**Problem:**
Set down the data again word for word. Skip any pictures.

**Records for processing:**
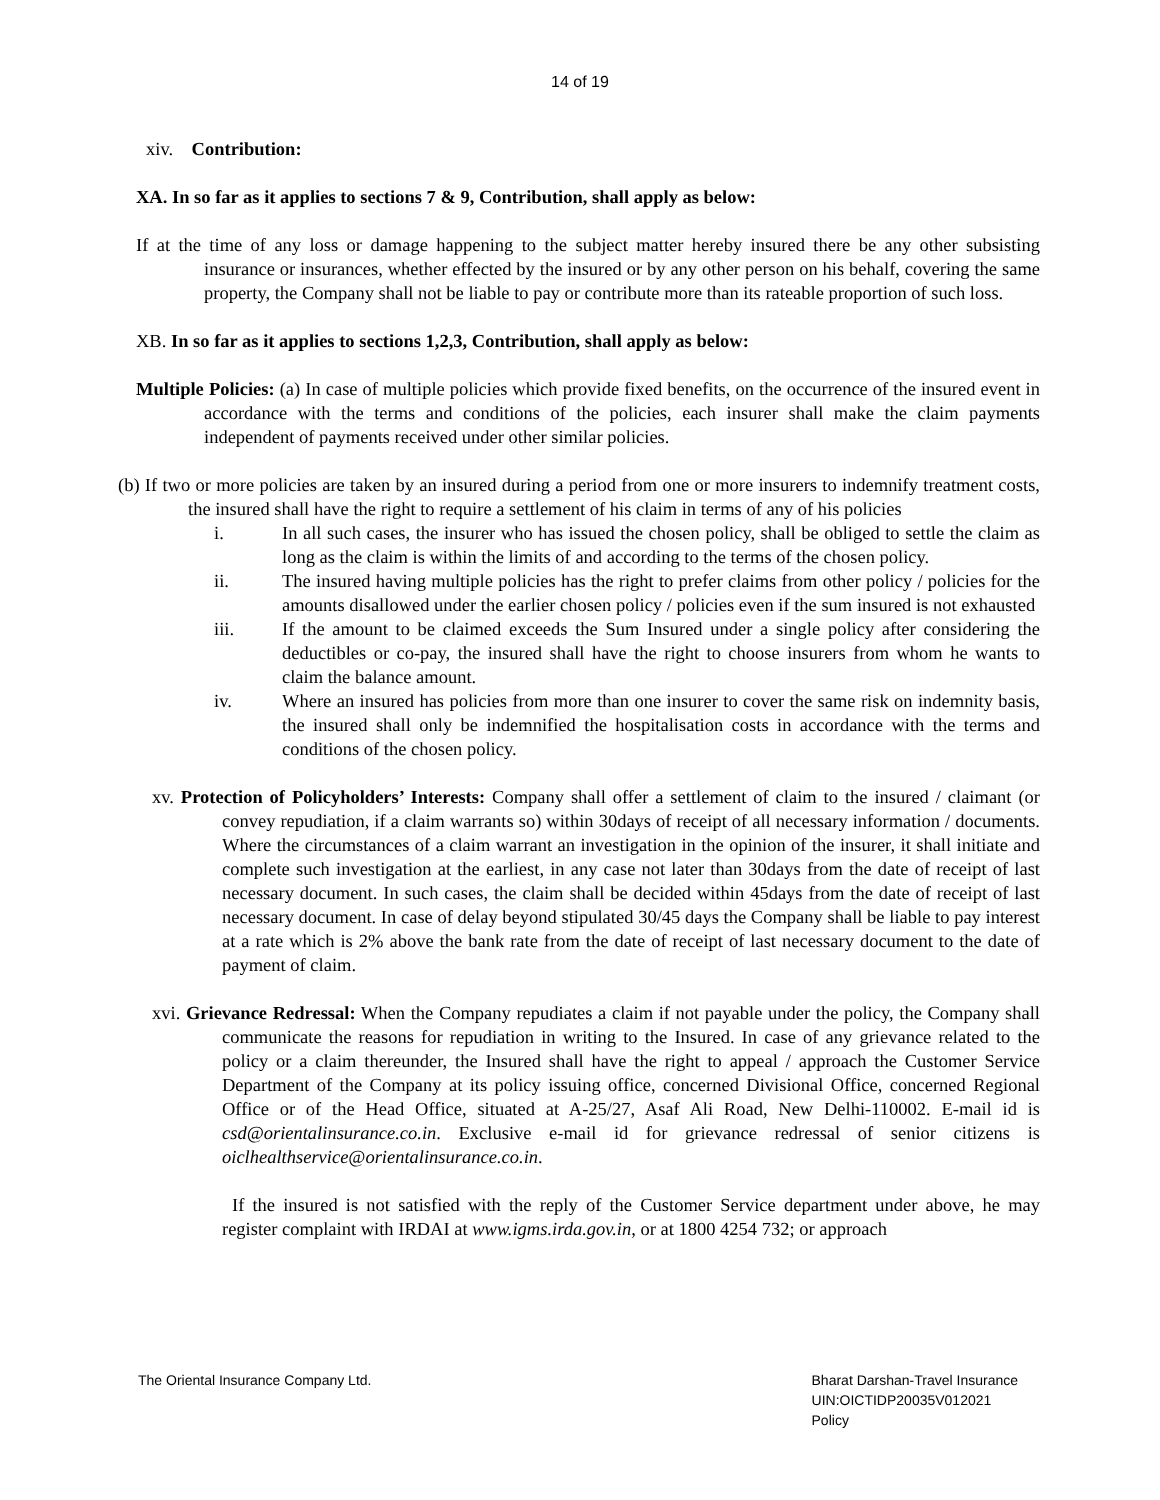14 of 19
xiv. Contribution:
XA. In so far as it applies to sections 7 & 9, Contribution, shall apply as below:
If at the time of any loss or damage happening to the subject matter hereby insured there be any other subsisting insurance or insurances, whether effected by the insured or by any other person on his behalf, covering the same property, the Company shall not be liable to pay or contribute more than its rateable proportion of such loss.
XB. In so far as it applies to sections 1,2,3, Contribution, shall apply as below:
Multiple Policies: (a) In case of multiple policies which provide fixed benefits, on the occurrence of the insured event in accordance with the terms and conditions of the policies, each insurer shall make the claim payments independent of payments received under other similar policies.
(b) If two or more policies are taken by an insured during a period from one or more insurers to indemnify treatment costs, the insured shall have the right to require a settlement of his claim in terms of any of his policies
i. In all such cases, the insurer who has issued the chosen policy, shall be obliged to settle the claim as long as the claim is within the limits of and according to the terms of the chosen policy.
ii. The insured having multiple policies has the right to prefer claims from other policy / policies for the amounts disallowed under the earlier chosen policy / policies even if the sum insured is not exhausted
iii. If the amount to be claimed exceeds the Sum Insured under a single policy after considering the deductibles or co-pay, the insured shall have the right to choose insurers from whom he wants to claim the balance amount.
iv. Where an insured has policies from more than one insurer to cover the same risk on indemnity basis, the insured shall only be indemnified the hospitalisation costs in accordance with the terms and conditions of the chosen policy.
xv. Protection of Policyholders’ Interests: Company shall offer a settlement of claim to the insured / claimant (or convey repudiation, if a claim warrants so) within 30days of receipt of all necessary information / documents. Where the circumstances of a claim warrant an investigation in the opinion of the insurer, it shall initiate and complete such investigation at the earliest, in any case not later than 30days from the date of receipt of last necessary document. In such cases, the claim shall be decided within 45days from the date of receipt of last necessary document. In case of delay beyond stipulated 30/45 days the Company shall be liable to pay interest at a rate which is 2% above the bank rate from the date of receipt of last necessary document to the date of payment of claim.
xvi. Grievance Redressal: When the Company repudiates a claim if not payable under the policy, the Company shall communicate the reasons for repudiation in writing to the Insured. In case of any grievance related to the policy or a claim thereunder, the Insured shall have the right to appeal / approach the Customer Service Department of the Company at its policy issuing office, concerned Divisional Office, concerned Regional Office or of the Head Office, situated at A-25/27, Asaf Ali Road, New Delhi-110002. E-mail id is csd@orientalinsurance.co.in. Exclusive e-mail id for grievance redressal of senior citizens is oiclhealthservice@orientalinsurance.co.in.
If the insured is not satisfied with the reply of the Customer Service department under above, he may register complaint with IRDAI at www.igms.irda.gov.in, or at 1800 4254 732; or approach
The Oriental Insurance Company Ltd.
Bharat Darshan-Travel Insurance
UIN:OICTIDP20035V012021
Policy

**Task response:**
14 of 19
xiv. Contribution:
XA. In so far as it applies to sections 7 & 9, Contribution, shall apply as below:
If at the time of any loss or damage happening to the subject matter hereby insured there be any other subsisting insurance or insurances, whether effected by the insured or by any other person on his behalf, covering the same property, the Company shall not be liable to pay or contribute more than its rateable proportion of such loss.
XB. In so far as it applies to sections 1,2,3, Contribution, shall apply as below:
Multiple Policies: (a) In case of multiple policies which provide fixed benefits, on the occurrence of the insured event in accordance with the terms and conditions of the policies, each insurer shall make the claim payments independent of payments received under other similar policies.
(b) If two or more policies are taken by an insured during a period from one or more insurers to indemnify treatment costs, the insured shall have the right to require a settlement of his claim in terms of any of his policies
i. In all such cases, the insurer who has issued the chosen policy, shall be obliged to settle the claim as long as the claim is within the limits of and according to the terms of the chosen policy.
ii. The insured having multiple policies has the right to prefer claims from other policy / policies for the amounts disallowed under the earlier chosen policy / policies even if the sum insured is not exhausted
iii. If the amount to be claimed exceeds the Sum Insured under a single policy after considering the deductibles or co-pay, the insured shall have the right to choose insurers from whom he wants to claim the balance amount.
iv. Where an insured has policies from more than one insurer to cover the same risk on indemnity basis, the insured shall only be indemnified the hospitalisation costs in accordance with the terms and conditions of the chosen policy.
xv. Protection of Policyholders’ Interests: Company shall offer a settlement of claim to the insured / claimant (or convey repudiation, if a claim warrants so) within 30days of receipt of all necessary information / documents. Where the circumstances of a claim warrant an investigation in the opinion of the insurer, it shall initiate and complete such investigation at the earliest, in any case not later than 30days from the date of receipt of last necessary document. In such cases, the claim shall be decided within 45days from the date of receipt of last necessary document. In case of delay beyond stipulated 30/45 days the Company shall be liable to pay interest at a rate which is 2% above the bank rate from the date of receipt of last necessary document to the date of payment of claim.
xvi. Grievance Redressal: When the Company repudiates a claim if not payable under the policy, the Company shall communicate the reasons for repudiation in writing to the Insured. In case of any grievance related to the policy or a claim thereunder, the Insured shall have the right to appeal / approach the Customer Service Department of the Company at its policy issuing office, concerned Divisional Office, concerned Regional Office or of the Head Office, situated at A-25/27, Asaf Ali Road, New Delhi-110002. E-mail id is csd@orientalinsurance.co.in. Exclusive e-mail id for grievance redressal of senior citizens is oiclhealthservice@orientalinsurance.co.in.
If the insured is not satisfied with the reply of the Customer Service department under above, he may register complaint with IRDAI at www.igms.irda.gov.in, or at 1800 4254 732; or approach
The Oriental Insurance Company Ltd.
Bharat Darshan-Travel Insurance
UIN:OICTIDP20035V012021
Policy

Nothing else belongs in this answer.